Cuori rotti e chiusi a chiave.

Quando, come accorgersi che quella scatola di latta maneggiata dalle incaute mani infantili, quello scrigno inutile di pupazzo immoto, è sempre stata il sigillo delle cadute future e delle prove passate.

Scatola senza magia. Scatola dei sogni, che esplodono senza lucchetto. Hurt. Locker.





Una scena di The Hurt Locker (2008), diretto da Kathryn Bigelow 




[1] Regia di Clint Eastwood. Con Bradley Cooper, Sienna Mille, Luke Grimes, Jake McDorman, Kyle Gallner, Sam Jaeger, Navid Negahban, Eric Close, Eric Ladin, Keir O'Donnell, Jonathan Groff, Luis Jose Lopez, Max Charles. Soggetto di Chris Kyle, Scott McEwen, James Defelice. Sceneggiatura di Jason Hall. Fotografia Tom Sterne. Montaggio Joel Cox, Gary D. Roach. Produttori Clint Eastwood, Bradley Cooper, Andrew Lazar, Robert Lorenz, Peter Morgan. Produttori esecutivi Tim Moore, Jason Hall,Sheroum Kim, Bruce Berman. Distribuito in Italia da Warner Bros. USA 2014.
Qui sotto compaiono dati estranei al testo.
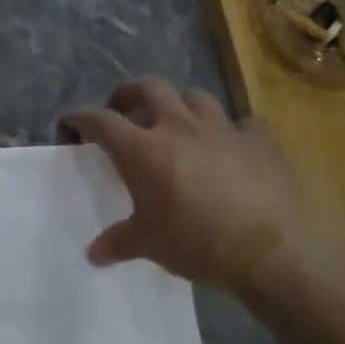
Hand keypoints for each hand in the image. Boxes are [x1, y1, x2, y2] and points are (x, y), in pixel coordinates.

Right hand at [62, 79, 337, 293]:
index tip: (70, 121)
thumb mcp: (148, 244)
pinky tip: (230, 146)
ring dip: (179, 103)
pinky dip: (230, 130)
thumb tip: (93, 255)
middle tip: (122, 107)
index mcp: (143, 150)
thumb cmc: (197, 242)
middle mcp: (179, 128)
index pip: (101, 121)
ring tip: (175, 120)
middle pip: (149, 88)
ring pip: (195, 96)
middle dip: (129, 93)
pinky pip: (242, 123)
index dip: (81, 118)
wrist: (274, 250)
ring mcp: (223, 129)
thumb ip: (118, 242)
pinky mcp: (261, 141)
[2] Regia di Kathryn Bigelow. Con Jeremy Renner, Anthony Mackie, Brian Geraghty, Ralph Fiennes, Guy Pearce, David Morse, Evangeline Lilly, Christian Camargo. Sceneggiatura di Mark Boal. Fotografia Barry Ackroyd. Montaggio Chris Innis, Bob Murawski. Produttori Kathryn Bigelow, Mark Boal, Nicolas Chartier, Greg Shapiro. Produttore esecutivo Tony Mark. Casa di produzione First Light Production,Kingsgate Films, Voltage Pictures, Grosvenor Park Media, Film Capital Europe Funds, Summit Entertainment. USA 2008.